We present Kandinsky 3.1, the follow-up to the Kandinsky 3.0 model, a large-scale text-to-image generation model based on latent diffusion, continuing the series of text-to-image Kandinsky models and reflecting our progress to achieve higher quality and realism of image generation, which we have enhanced and enriched with a variety of useful features and modes to give users more opportunities to fully utilise the power of our new model.

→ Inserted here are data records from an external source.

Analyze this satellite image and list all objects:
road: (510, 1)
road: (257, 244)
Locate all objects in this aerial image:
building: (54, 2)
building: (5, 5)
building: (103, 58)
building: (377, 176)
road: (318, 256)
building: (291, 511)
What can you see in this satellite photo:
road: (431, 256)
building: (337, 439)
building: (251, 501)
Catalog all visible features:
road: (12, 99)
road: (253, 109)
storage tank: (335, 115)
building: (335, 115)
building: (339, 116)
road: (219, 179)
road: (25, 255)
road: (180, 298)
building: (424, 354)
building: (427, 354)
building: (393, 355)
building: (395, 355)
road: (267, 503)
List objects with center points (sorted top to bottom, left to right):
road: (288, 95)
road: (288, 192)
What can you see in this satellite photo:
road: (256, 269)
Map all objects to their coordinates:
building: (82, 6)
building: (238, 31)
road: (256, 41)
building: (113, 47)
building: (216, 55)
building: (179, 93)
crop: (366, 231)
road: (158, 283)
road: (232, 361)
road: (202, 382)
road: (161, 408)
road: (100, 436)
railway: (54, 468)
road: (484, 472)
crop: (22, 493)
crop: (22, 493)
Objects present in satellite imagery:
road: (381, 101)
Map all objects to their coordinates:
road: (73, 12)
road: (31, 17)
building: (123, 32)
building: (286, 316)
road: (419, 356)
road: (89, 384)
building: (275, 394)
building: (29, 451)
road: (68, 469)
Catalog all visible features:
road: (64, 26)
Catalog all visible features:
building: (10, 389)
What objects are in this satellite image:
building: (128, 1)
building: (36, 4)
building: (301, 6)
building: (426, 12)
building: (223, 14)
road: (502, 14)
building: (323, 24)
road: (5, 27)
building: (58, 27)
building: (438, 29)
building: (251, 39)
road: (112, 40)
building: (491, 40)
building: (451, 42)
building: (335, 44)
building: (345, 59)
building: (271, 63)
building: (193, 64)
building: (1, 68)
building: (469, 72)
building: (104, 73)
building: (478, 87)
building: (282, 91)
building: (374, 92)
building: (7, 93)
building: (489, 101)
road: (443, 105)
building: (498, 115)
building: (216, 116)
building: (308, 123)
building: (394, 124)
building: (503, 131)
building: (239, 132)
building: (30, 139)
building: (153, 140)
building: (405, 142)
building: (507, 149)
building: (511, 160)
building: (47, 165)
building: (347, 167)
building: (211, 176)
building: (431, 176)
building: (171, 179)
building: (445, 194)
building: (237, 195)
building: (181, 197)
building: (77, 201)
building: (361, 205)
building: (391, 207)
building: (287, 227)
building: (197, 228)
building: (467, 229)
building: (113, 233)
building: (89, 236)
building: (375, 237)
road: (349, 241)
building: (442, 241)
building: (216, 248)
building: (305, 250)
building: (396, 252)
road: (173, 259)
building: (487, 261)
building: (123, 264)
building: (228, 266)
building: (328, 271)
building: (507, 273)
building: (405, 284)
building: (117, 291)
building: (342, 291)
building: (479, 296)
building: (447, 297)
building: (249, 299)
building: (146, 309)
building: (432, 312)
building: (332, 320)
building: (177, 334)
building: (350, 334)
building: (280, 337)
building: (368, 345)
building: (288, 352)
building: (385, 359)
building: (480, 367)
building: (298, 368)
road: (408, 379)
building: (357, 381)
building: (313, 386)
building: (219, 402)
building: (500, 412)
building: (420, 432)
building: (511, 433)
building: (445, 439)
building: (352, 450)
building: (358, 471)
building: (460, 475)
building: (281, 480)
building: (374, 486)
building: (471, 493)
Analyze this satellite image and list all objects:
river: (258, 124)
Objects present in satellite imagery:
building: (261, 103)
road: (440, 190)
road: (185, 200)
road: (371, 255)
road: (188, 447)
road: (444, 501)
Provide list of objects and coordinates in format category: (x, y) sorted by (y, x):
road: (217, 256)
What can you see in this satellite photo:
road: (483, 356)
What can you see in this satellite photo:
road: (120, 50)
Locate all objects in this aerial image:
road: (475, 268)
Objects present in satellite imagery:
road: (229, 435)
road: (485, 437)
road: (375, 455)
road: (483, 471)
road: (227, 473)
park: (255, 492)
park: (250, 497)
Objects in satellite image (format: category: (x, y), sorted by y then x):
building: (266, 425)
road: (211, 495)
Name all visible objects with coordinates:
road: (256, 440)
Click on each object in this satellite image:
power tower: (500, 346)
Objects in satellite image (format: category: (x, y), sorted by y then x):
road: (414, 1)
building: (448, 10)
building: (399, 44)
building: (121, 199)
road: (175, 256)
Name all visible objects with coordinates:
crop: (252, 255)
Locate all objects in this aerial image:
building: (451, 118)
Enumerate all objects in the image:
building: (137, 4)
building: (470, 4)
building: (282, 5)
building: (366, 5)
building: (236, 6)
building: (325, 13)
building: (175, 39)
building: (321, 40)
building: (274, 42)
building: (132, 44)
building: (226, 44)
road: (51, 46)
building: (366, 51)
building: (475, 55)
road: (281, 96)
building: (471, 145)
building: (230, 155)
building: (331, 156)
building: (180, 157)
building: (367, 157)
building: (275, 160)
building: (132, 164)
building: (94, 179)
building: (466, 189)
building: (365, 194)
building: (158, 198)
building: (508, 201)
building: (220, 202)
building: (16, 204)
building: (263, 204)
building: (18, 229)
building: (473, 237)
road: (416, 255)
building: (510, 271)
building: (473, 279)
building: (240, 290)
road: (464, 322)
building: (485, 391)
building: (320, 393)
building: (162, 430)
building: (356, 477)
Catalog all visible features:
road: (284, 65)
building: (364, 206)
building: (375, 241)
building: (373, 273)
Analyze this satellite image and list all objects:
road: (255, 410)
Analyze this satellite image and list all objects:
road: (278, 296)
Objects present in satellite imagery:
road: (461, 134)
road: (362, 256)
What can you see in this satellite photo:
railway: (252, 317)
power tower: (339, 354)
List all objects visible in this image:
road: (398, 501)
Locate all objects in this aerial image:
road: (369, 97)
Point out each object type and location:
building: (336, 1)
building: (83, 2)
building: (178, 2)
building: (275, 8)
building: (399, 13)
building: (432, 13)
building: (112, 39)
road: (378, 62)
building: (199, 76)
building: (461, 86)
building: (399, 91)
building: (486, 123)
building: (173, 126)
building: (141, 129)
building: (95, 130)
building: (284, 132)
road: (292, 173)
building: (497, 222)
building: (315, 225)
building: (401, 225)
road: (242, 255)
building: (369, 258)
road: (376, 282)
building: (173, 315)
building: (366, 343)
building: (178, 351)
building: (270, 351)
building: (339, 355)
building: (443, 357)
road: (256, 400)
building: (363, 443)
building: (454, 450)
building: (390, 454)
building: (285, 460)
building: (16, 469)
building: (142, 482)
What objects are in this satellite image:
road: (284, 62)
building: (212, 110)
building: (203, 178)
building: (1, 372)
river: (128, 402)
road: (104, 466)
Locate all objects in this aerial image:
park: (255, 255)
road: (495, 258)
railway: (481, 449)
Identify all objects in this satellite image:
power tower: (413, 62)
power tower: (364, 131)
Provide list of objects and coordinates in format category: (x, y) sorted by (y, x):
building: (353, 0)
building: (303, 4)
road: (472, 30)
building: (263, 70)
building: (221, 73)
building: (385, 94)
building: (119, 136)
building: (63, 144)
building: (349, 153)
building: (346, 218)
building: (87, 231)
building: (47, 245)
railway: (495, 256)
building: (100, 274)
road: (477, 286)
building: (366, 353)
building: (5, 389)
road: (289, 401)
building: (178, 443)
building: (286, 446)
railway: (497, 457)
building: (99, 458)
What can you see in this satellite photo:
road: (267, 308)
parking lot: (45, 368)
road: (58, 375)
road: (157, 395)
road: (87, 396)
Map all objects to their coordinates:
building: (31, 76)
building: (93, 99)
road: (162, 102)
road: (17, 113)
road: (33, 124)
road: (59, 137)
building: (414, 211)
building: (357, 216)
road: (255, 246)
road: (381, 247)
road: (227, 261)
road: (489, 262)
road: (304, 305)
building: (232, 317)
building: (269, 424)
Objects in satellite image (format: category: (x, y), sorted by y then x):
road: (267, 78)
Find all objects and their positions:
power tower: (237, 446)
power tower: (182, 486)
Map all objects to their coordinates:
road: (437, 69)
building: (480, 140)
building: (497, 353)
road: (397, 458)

Kandinsky 3.1 is a latent diffusion model, the full pipeline of which includes a text encoder for processing a prompt from the user, a U-Net for predicting noise during denoising (reverse) process and a decoder for image reconstruction from the generated latent. During the U-Net training, the text encoder and image decoder were completely frozen. The whole model contains 11.9 billion parameters. For extended description of architecture please refer to technical report.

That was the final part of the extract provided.